It might be worth looking into the Elk M1 security platform. It is fully supported in Home Assistant and allows you to leave all the messy electronics and integration work to a (somewhat) cheap, well engineered and understood platform. It's just hardware so no monthly fees or anything.
OMG! I’ve spent months googling for a near exact replacement of ADT Command control panel but with Home-Assistant.io added on, and this Elk M1 is the closest and my now perfect solution to the most diverse problems I have:
* supports Home-assistant.io
* phone app
* cellular data hookups (got my own cellular remote monitoring thing going)
* both wired and wireless zones
Again, like other commentators, I leave my video stream system separate from the alarm system (vid capture is on 24/7 private cloud)
Also, spent many months reverse engineering the Ademco/Honeywell/ADT Command 7” LCD control panel simply because one can buy this for $5 to $50 (they are regularly tossed out by new homeowners who wish not to bother with ADT $399/year plans). RE effort was a pretty intense but complete add-on to Vista 20P alarm panel, but I just stopped because there are no others way to connect except by doing WiFi, was looking for a direct connect.
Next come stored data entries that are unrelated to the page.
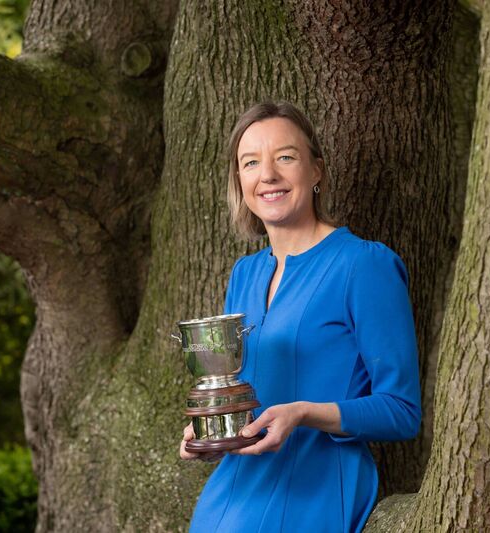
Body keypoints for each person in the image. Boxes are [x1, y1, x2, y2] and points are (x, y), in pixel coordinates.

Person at [180, 101, 421, 533]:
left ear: (316, 171)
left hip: (316, 491)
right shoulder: (245, 273)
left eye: (285, 157)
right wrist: (213, 432)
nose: (267, 174)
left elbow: (402, 411)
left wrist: (304, 413)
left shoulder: (363, 265)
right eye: (250, 162)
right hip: (227, 500)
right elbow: (242, 396)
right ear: (240, 181)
I own one. It's good but not perfect. Some complaints:
* The protocol has a lot of oddities. E.g. it sends out spurious "fully armed" messages when it's actually in the process of arming [1] so a good integration has to debounce these. (The one built into Home Assistant doesn't, last I checked. It just reports weird states. iirc it will even say "arming" long after the panel is fully armed.) The command to (dis)?arm remotely only works if the user whose code is supplied is configured in a particular way. (Can't find the reference for this right now. It might be that the keypad's "Bypass key requires User Code" can't be checked or something non-obvious like that. Whatever the setting is it makes just entering the code not start arming the panel immediately but wait for another button press. I think the serial protocol just emulates that entering the code in the keypad, which is an unfortunate choice.)
* The remote programming tool is a flaky VB.NET app. The protocol for this part isn't documented, although I've reverse-engineered part of it.
fwiw, I have a work-in-progress Rust crate for talking with the Elk. [2] It can be used with Home Assistant via the MQTT alarm panel integration. [3]
I can definitely see the appeal of rolling your own. One problem though is that I think when talking to an alarm company, the panel is supposed to be certified in some way, which would be a significant barrier for a hobbyist design.